Data extracted from a collection:
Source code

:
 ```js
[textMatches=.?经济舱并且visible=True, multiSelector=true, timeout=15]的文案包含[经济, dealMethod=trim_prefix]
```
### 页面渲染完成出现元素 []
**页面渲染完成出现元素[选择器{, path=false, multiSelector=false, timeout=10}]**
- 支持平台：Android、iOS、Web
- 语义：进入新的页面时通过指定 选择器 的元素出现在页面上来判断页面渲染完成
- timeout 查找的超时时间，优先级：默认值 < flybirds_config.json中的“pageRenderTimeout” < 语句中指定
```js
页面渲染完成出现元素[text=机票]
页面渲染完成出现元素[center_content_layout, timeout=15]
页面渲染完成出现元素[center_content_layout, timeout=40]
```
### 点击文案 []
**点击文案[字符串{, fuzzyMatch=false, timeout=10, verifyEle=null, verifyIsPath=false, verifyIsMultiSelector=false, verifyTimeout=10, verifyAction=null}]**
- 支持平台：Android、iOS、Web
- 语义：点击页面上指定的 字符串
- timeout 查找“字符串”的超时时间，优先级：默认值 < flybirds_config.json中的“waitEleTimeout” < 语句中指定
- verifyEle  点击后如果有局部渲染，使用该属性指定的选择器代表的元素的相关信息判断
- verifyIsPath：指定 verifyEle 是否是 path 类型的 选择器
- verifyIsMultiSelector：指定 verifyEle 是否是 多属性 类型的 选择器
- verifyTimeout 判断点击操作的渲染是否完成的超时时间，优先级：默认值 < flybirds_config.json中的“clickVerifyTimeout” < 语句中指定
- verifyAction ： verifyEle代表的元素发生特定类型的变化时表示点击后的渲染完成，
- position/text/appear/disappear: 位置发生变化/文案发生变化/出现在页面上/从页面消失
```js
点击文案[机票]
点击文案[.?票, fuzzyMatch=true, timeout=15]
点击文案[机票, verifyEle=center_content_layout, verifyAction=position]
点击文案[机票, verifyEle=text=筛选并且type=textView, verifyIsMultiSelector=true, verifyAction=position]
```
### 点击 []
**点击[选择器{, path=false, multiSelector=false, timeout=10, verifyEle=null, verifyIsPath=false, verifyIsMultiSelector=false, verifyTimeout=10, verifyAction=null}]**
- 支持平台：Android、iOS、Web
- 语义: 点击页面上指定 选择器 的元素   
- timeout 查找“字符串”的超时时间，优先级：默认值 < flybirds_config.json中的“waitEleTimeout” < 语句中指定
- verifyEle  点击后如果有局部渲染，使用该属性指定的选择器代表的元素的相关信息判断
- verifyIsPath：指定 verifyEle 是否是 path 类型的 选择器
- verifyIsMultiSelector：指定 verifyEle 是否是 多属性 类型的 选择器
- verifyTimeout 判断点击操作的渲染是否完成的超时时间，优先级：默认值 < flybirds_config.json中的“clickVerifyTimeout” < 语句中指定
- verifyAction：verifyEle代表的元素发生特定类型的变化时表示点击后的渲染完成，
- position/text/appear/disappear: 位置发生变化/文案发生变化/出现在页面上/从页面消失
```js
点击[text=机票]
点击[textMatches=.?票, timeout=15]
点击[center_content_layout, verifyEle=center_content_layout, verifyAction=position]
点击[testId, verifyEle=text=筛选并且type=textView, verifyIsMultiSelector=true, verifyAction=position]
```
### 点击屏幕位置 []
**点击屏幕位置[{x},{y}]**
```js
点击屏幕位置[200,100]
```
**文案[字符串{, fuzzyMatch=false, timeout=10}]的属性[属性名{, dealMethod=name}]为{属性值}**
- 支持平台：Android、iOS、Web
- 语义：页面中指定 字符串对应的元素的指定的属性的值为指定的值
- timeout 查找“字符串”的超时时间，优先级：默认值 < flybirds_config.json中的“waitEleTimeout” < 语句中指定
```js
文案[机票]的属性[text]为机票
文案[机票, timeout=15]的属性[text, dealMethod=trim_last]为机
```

**PROBLEM DESCRIPTION**:
Wherever a line above contains "页面渲染完成出现元素", copy that line.

**RESULT FOR THIS EXERCISE**:
### 页面渲染完成出现元素 []
**页面渲染完成出现元素[选择器{, path=false, multiSelector=false, timeout=10}]**
页面渲染完成出现元素[text=机票]
页面渲染完成出现元素[center_content_layout, timeout=15]
页面渲染完成出现元素[center_content_layout, timeout=40]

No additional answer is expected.